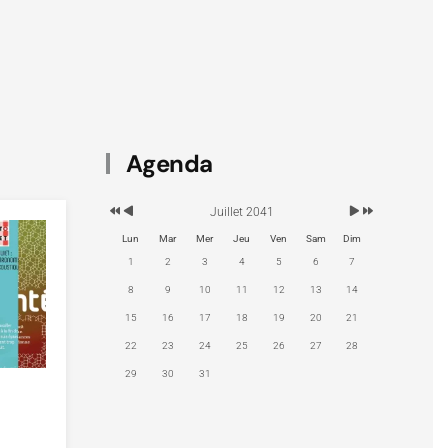
Agenda
Année
Mois
Mois
Année
Juillet 2041
précédente
précédent
suivant
suivante
Lun
Mar
Mer
Jeu
Ven
Sam
Dim
1
2
3
4
5
6
7
8
9
10
11
12
13
14
15
16
17
18
19
20
21
22
23
24
25
26
27
28
29
30
31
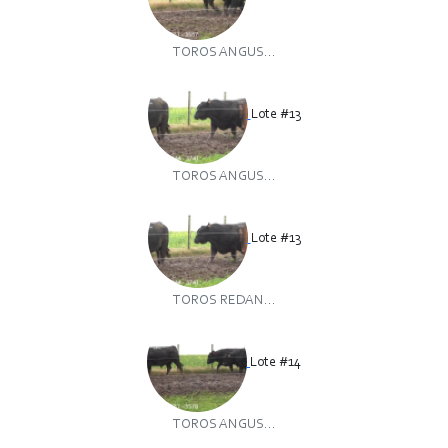
TOROS ANGUS...
Lote #13
TOROS ANGUS...
Lote #13
TOROS REDAN...
Lote #14
TOROS ANGUS...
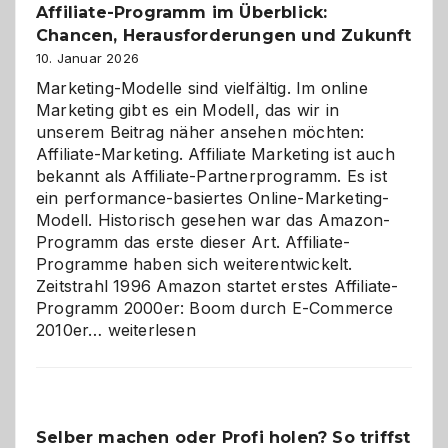
Affiliate-Programm im Überblick:
Chancen, Herausforderungen und Zukunft
10. Januar 2026
Marketing-Modelle sind vielfältig. Im online
Marketing gibt es ein Modell, das wir in
unserem Beitrag näher ansehen möchten:
Affiliate-Marketing. Affiliate Marketing ist auch
bekannt als Affiliate-Partnerprogramm. Es ist
ein performance-basiertes Online-Marketing-
Modell. Historisch gesehen war das Amazon-
Programm das erste dieser Art. Affiliate-
Programme haben sich weiterentwickelt.
Zeitstrahl 1996 Amazon startet erstes Affiliate-
Programm 2000er: Boom durch E-Commerce
Affiliate-
2010er…
weiterlesen
Programm
im
Überblick:
Chancen,
Selber machen oder Profi holen? So triffst
Herausforderungen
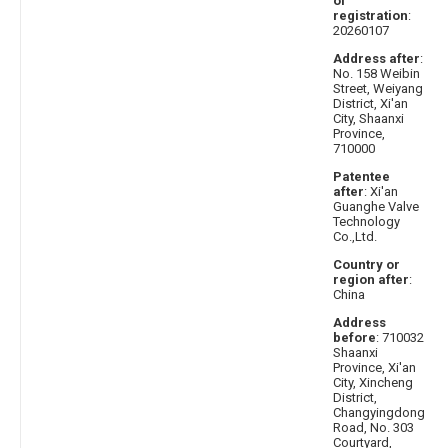
of
registration
:
20260107
Address after
:
No. 158 Weibin
Street, Weiyang
District, Xi'an
City, Shaanxi
Province,
710000
Patentee
after
: Xi'an
Guanghe Valve
Technology
Co.,Ltd.
Country or
region after
:
China
Address
before
: 710032
Shaanxi
Province, Xi'an
City, Xincheng
District,
Changyingdong
Road, No. 303
Courtyard,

- YOUR ASSIGNMENT -
List every line of the data above that contains the word "Überblick".

- EXPECTED OUTPUT -
Affiliate-Programm im Überblick:
Überblick:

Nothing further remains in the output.